Het toepassen van een algoritme is geen wiskunde

Als reactie op het Daan en Sanne artikel van Jan van de Craats (zie voor eerder discussies hier en hier op de BONsite) heeft Willem Uittenboogaard van het Freudenthal Instituut een stuk geschreven in het Nieuw Archief voor Wiskunde (het clubblaadjes van de Nederlandse wiskundigen).

Een paar citaten:

  • Argumenten geeft Van de Craats nergens
  • Aanleg is jammer genoeg niet erfelijk
  • Het toepassen van een algoritme is geen wiskunde
  • Over 345×729: dat doe je toch met een rekenmachientje

En…geen woord over de dramatische teruggang in PPON resultaten of de bijspijkercursussen op HBO en universiteit, geen enkele verwijzing naar empirisch onderzoek,….

Met dit soort mensen aan het roer is het niet verwonderlijk dat het Nederlandse wiskundeonderwijs verpest is.

Invoergegevens ->
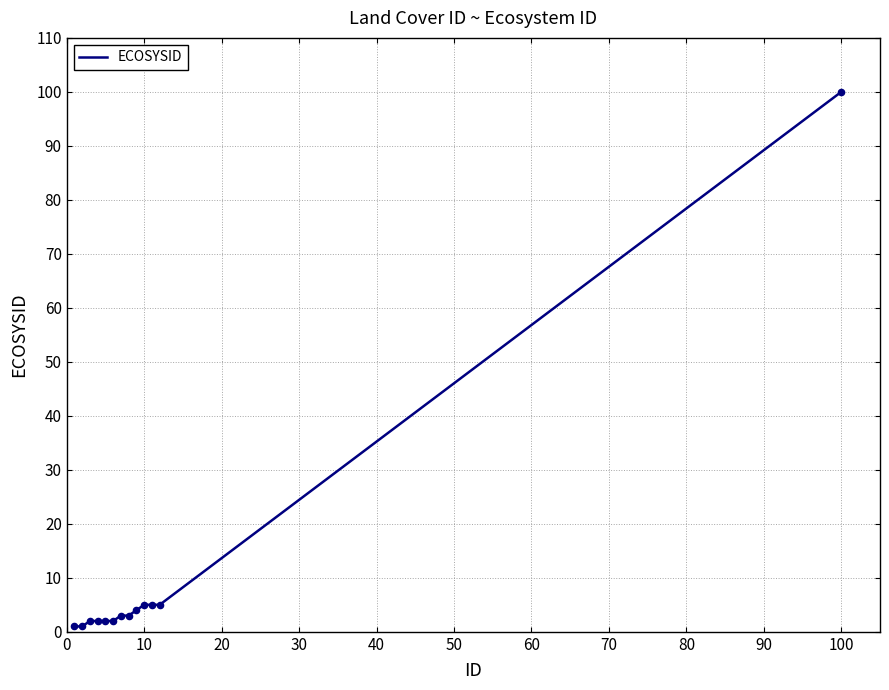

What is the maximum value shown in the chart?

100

Uit te voeren opdracht ->
Beantwoord de volgende vragen over de tekst over het wiskundeonderwijs:
(a) Wie schreef het stuk in het Nieuw Archief voor Wiskunde, en van welk instituut is die persoon?
(b) Welke berekening noemt een van de citaten, en waarmee doe je die volgens dat citaat?
(c) Waar worden volgens de tekst bijspijkercursussen gegeven?

Antwoord ->
(a) Willem Uittenboogaard, van het Freudenthal Instituut.
(b) 345×729; die doe je met een rekenmachientje.
(c) Op het HBO en de universiteit.